“So you borrowed from Mr. Wynne?”
“Yes, I borrowed from Dacre Wynne. I’d sooner have cut my right hand off than have done it, but I knew Merriton was going to be married, and I wouldn’t saddle him with my bills. Don’t look at me like that, Nigel, old chap, you know I couldn’t! Tony West has only enough for himself, and I didn’t want to go to loan sharks. So the mater suggested Dacre Wynne. I went to him, in her name, and ate the dust. It was beastly—but he promised to stump up. And he did. I’m working now on a paper, to try and pay as much off as I can, and—a cousin is keeping the mater until I can look after her myself. We’ve taken a little place out Chelsea way. That’s all.”
“H’m. And you can show proof of this, if the jury requires it?” put in the coroner, at this juncture.
“I can—here and now.” He thrust his hand into his pocket and drew out a sheaf of papers, tossing them in front of the coroner, who, after a glance at their contents, seemed to be satisfied that they gave the answer he sought.
“Thank you.... And you have no revolver, Mr. Stark, even if you had reason for killing Mr. Wynne?”
Stark gave a little start of surprise.
“Reason for killing him? You’re not trying to intimate that I killed him, are you?

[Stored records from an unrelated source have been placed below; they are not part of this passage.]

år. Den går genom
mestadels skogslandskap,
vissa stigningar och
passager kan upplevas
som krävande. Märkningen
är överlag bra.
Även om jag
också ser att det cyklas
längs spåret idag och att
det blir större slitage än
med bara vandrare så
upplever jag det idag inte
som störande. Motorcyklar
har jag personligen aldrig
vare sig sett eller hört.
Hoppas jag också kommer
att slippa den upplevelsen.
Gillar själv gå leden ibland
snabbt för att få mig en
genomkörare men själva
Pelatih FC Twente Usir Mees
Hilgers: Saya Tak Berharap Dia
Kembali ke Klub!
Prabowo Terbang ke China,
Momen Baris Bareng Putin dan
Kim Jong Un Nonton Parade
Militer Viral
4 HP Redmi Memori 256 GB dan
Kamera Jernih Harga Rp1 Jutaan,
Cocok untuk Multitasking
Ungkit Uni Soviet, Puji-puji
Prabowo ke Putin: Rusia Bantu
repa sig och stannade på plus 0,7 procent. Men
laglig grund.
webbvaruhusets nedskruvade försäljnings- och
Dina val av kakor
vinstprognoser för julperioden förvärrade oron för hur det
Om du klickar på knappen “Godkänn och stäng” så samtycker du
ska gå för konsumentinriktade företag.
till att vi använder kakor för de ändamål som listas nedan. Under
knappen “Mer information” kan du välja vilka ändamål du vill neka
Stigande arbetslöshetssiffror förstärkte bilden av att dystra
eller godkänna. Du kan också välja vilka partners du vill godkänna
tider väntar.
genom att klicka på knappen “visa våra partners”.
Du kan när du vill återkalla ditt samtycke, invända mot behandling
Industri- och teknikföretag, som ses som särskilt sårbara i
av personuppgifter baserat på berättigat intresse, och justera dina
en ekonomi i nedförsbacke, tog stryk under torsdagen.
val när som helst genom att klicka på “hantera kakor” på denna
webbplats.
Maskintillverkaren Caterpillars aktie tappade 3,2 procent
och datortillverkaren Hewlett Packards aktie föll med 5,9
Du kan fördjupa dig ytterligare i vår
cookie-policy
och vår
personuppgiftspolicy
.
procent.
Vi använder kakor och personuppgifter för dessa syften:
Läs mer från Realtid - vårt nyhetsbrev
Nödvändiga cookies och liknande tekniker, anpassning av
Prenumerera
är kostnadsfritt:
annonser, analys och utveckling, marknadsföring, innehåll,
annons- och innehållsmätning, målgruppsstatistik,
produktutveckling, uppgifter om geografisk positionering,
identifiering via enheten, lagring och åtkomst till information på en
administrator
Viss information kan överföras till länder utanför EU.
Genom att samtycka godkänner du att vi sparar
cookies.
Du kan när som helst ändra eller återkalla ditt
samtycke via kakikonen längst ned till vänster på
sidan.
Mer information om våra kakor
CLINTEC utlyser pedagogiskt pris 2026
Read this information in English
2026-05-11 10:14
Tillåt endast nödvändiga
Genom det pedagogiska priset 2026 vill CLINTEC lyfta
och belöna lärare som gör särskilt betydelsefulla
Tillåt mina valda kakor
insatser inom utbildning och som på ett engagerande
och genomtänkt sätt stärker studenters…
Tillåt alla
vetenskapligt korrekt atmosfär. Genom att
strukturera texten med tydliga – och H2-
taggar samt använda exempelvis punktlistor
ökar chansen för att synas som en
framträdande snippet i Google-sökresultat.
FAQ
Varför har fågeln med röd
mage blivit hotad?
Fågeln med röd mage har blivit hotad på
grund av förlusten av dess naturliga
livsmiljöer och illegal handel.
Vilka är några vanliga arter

Of all the idiotic things! No, I have no revolver, Mr. Coroner. And I’ve nothing more to say.”
“Then stand down,” said the coroner, and Lester Stark threaded his way back to the chair he had occupied during the proceedings, rather red in the face, and with blazing eyes and tightly set lips.
A stream of other witnesses came and gave their stories. Brellier told of how he had been rung up by Merriton to ask if there were any news of Wynne’s arrival at the house. Told, in fact, all that he admitted to know of the night’s affair, and ended up his evidence with the remark that “nothing on earth or in heaven would make him believe that Sir Nigel Merriton was guilty of murder.”

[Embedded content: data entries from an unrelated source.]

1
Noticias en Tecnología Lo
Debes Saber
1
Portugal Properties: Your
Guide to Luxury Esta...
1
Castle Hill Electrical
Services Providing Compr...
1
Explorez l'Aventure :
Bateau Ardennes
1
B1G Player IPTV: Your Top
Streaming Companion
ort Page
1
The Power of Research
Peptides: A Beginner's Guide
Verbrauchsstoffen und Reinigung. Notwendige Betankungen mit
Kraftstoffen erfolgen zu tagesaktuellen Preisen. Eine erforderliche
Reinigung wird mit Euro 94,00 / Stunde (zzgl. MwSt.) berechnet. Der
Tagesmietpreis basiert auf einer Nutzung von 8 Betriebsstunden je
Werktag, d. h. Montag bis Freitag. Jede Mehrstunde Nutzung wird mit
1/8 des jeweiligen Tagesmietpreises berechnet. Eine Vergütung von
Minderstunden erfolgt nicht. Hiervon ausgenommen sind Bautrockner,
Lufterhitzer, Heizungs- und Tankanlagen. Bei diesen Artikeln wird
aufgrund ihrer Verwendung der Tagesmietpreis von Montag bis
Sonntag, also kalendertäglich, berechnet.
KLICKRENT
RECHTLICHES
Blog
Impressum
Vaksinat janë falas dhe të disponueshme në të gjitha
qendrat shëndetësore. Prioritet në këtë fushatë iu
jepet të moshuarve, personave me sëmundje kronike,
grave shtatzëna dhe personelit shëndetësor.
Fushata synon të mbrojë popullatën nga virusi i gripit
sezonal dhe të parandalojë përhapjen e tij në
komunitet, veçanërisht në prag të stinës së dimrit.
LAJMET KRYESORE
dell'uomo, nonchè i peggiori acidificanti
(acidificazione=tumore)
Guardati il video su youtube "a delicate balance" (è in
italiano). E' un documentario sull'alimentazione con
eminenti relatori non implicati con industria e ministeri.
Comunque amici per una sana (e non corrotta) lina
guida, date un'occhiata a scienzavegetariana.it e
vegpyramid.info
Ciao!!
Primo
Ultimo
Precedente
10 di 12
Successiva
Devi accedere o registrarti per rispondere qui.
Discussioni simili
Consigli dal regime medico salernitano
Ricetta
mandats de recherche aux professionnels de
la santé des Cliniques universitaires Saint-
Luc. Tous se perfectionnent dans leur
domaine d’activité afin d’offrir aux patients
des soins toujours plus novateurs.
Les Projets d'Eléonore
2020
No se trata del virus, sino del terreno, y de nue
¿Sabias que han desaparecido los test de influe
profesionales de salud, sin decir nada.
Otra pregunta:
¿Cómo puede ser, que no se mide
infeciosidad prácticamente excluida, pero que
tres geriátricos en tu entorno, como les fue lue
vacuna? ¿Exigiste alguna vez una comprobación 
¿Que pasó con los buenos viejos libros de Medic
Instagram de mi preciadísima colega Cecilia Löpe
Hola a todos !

Things were narrowing down. There was a restlessness about the court; time was getting on and everything pointed one way. After some discussion with the jury, the foreman of it, a stout, pretentious fellow, rose to his feet and whispered a few hurried words to the coroner. That gentleman wiped his forehead with a silk handkerchief and looked about him. It had been a trying business altogether. He’d be glad of his supper. He got to his feet and turned to the crowded room.